Is a Master’s Degree Worth It? This Expert Says ‘Yes!’


In the US and all around the globe, many people are weighing the costs and benefits of getting a master’s degree. After the Great Recession, concerns about employability, ROI and levels of student debt are of great importance.

For instance, a recent analysis produced by the New American Foundation on graduate student debt, brought attention to the higher levels of student debt that is being incurred by students working on master’s degrees. It also questions the wisdom of the public funding of graduate degrees, as well as their overall usefulness.

However, some experts maintain that to paint graduate education as a whole with a negative brush ignores the demand for master’s degree-educated professionals in the US economy.

As recently as the 1970s, a master’s degree was thought of as a ‘runner up’ prize for people who had wanted a Ph.D. But in the last 30 years, the master’s degree has become a very important credential that is desired by employers. This first occurred with the massive growth of the MBA as a vital business credential. Later, the popularity of master’s degrees spread to other fields, including healthcare, public policy, science and engineering.

Today, many employers value the critical thinking, skills and problem solving that a master’s degree education gives people. This is reflected in current statistics: Many job market information companies find that about 20% of current open positions want candidates to have a master’s degree. Universities are responding enthusiastically to this demand by coming up with new types of master’s degree programs, and online delivery of many of them.

Some innovation in education is coming with Massive Online Open Courses, or MOOCs (some of which are offered by Harvard University), but even more innovation is happening in master’s degree programs that can be earned in either online, on campus or hybrid formats. These new models of graduate education are boosting access to graduate level education.

Many experts have also documented how much more you can earn in salary and have in economic opportunities by earning a master’s degree. According to a recent Federal Reserve study, almost all of the growth in wages in the last 10 years came from advanced degrees. People who hold a master’s or doctoral degree earn 30% more than people who only have a bachelor’s degree. Also, the unemployment rate for people with a master’s degree was just 3.5% in 2013, compared to 6% for all workers.

Of course, not every field has a high demand for master’s degree holders.
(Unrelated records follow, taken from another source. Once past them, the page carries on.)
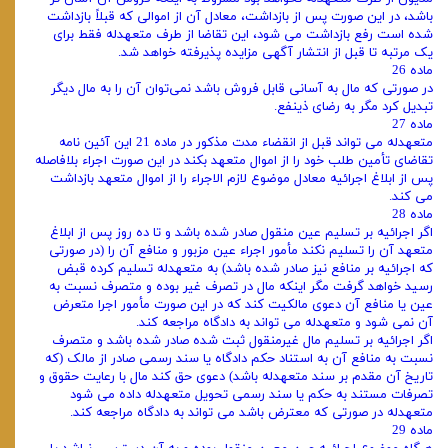
باشد، در این صورت پس از بازداشت، معادل آن از اموالی که قبلاً بازداشت
شده است رفع بازداشت می‌ شود، این تقاضا از طرف متعهدله فقط برای
یک مرتبه تا قبل از انتشار آگهی مزایده پذیرفته خواهد شد.
ماده 26
در صورتی که مال به آسانی قابل فروش باشد نمی‌توان آن را به مال دیگر
تبدیل کرد مگر به رضای ذینفع.
ماده 27
متعهدله می‌ تواند قبل از انقضاء مدت مذکور در ماده 21 این آئین‌ نامه
تقاضای تأمین طلب خود را از اموال متعهد بکند در این صورت اجراء بلافاصله
پس از ابلاغ اجرائیه معادل موضوع لازم الاجراء را از اموال متعهد بازداشت
می‌ کند.
ماده 28
اگر اجرائیه بر تسلیم عین منقول صادر شده باشد و تا ده روز پس از ابلاغ
متعهد آن را تسلیم نکند مأمور اجراء عین مزبور و منافع آن را (در صورتی
که اجرائیه بر منافع نیز صادر شده باشد) به متعهدله تسلیم کرده قبض
رسید خواهد گرفت مگر اینکه مال در تصرف غیر بوده و متصرف نسبت به
عین یا منافع آن دعوی مالکیت کند که در این صورت مأمور اجرا متعرض
آن نمی‌ شود و متعهدله می‌ تواند به دادگاه مراجعه کند.
اگر اجرائیه بر تسلیم مال غیرمنقول ثبت شده صادر شده باشد و متصرف
نسبت به منافع آن به استناد حکم دادگاه یا سند رسمی صادر از مالک (که
تاریخ آن مقدم بر سند متعهدله باشد) دعوی حق کند مال با رعایت حقوق و
تصرفات مستند به حکم یا سند رسمی تحویل متعهدله داده می‌ شود
متعهدله در صورتی که معترض باشد می‌ تواند به دادگاه مراجعه کند.
ماده 29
Earning a master’s degree in women’s studies or English may not be financially worth it for some people. But enrollment and demand for people with advanced degrees in health care, computer science and engineering continues to grow.

Even the MBA degree has changed due to market trends. Many employers now want to see an MBA that is highly specialized. Popular MBA programs include specialities such as Finance or Supply Chain Management.

Also, even though the economic benefits of earning a master’s degree is important, there also are many societal benefits to people earning master’s degrees. Researchers have found that people having more education usually leads to more civil engagement, better well being of society, as well as better longevity and health.

All of these points are a strong indicator that earning a master’s degree in most fields is still very much worth it.